A passagem do tempo é irremediável. Não há nada, não existe um catalisador ao contrário, um botão de start, nada pode reduzir a marcha – lenta e incessante - do tempo. 

O frio que existe lá fora é o agora. Amanhã sei que o tempo mudará: mudará porque passou, e o amanhã já não será o que hoje é o agora. No entanto, o agora de amanhã também se chamará agora. Minha sentença é digna de Confúcio, mas confusão mesmo é o que reside no meu pensamento.

O tempo é escasso.
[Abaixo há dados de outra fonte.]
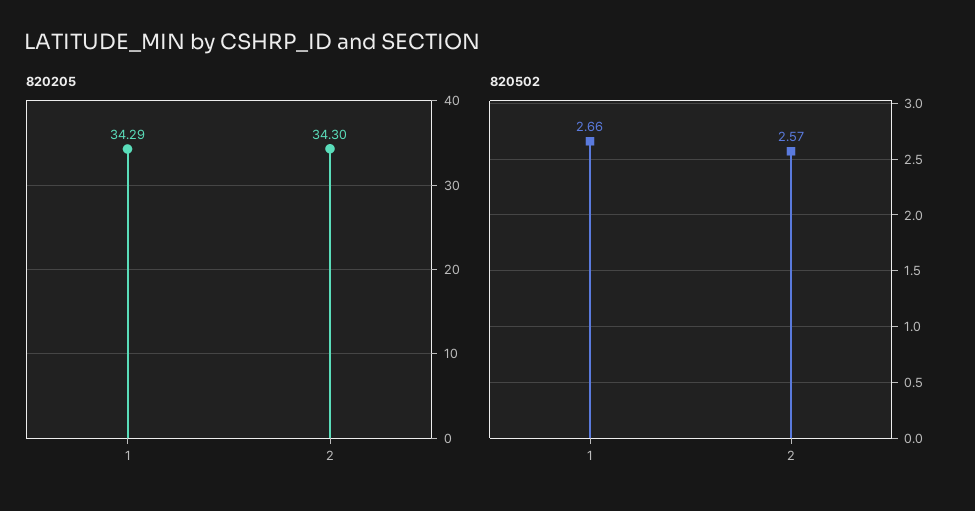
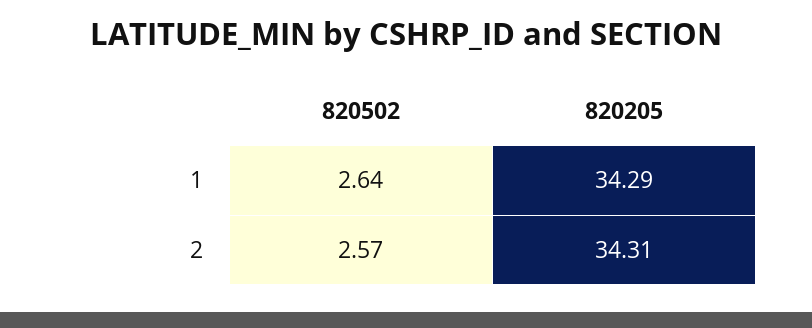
820205, 2: 34.3 -> 34.31
820502, 1: 2.66 -> 2.64

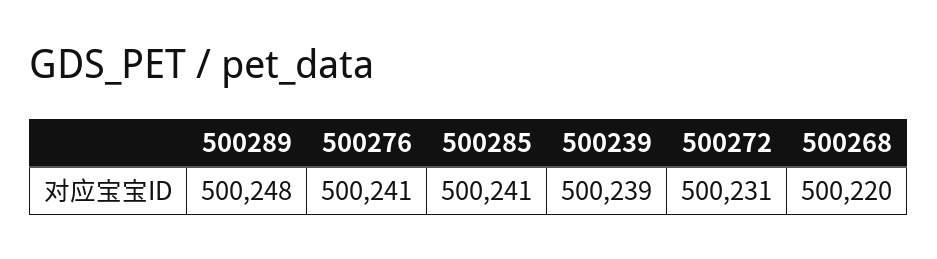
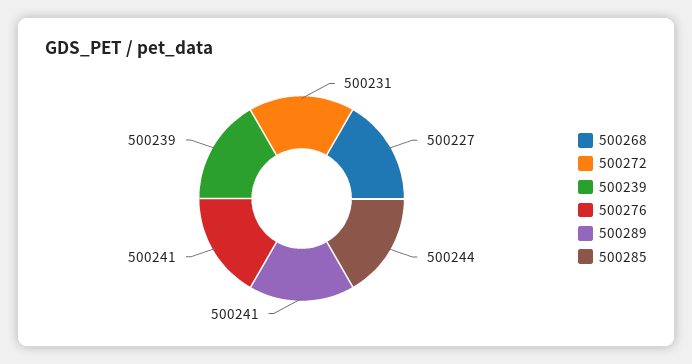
500289: 500248 -> 500241
500285: 500241 -> 500244
500268: 500220 -> 500227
Imprevisível.

Há guerras, brigas, choros, tristezas, egoísmo, egocentrismo, falta de empatia, humilhações: e o tempo, tão curto, tão breve, tão frio e calculista, é gasto – sem a mínima reflexão – com toda sorte de sacrilégios. E depois vem a morte – reflexo do tempo que chegou, passou, ou deixou de passar – e o que resta de tudo o que existiu é a lembrança.

Lembranças são vidas que morreram, tristezas que inexistem de fato, mas que existem no âmago de quem lembra.

O homem atrás do bigode – aquele dos versos de Drummond – hoje acordou sem saber para onde iria. Pegou o metrô, pois os bondes não existem mais. São lembranças. Viu pernas brancas, negras, amarelas e se questionou o porquê de tantas pernas. Mas seus olhos não indagaram nada.

O homem atrás do bigode – que antes era sério, simples e forte – hoje é apenas a lembrança nos versos de um poeta - poeta que hoje também é só uma lembrança.

No futuro eu também serei uma lembrança. E esse texto – mal 
redigido, errático, sem estética – também será uma lembrança de outras lembranças.

E eu serei pó.


E quando se lembrarem de mim lembraram-se das reminiscências que um dia escrevi.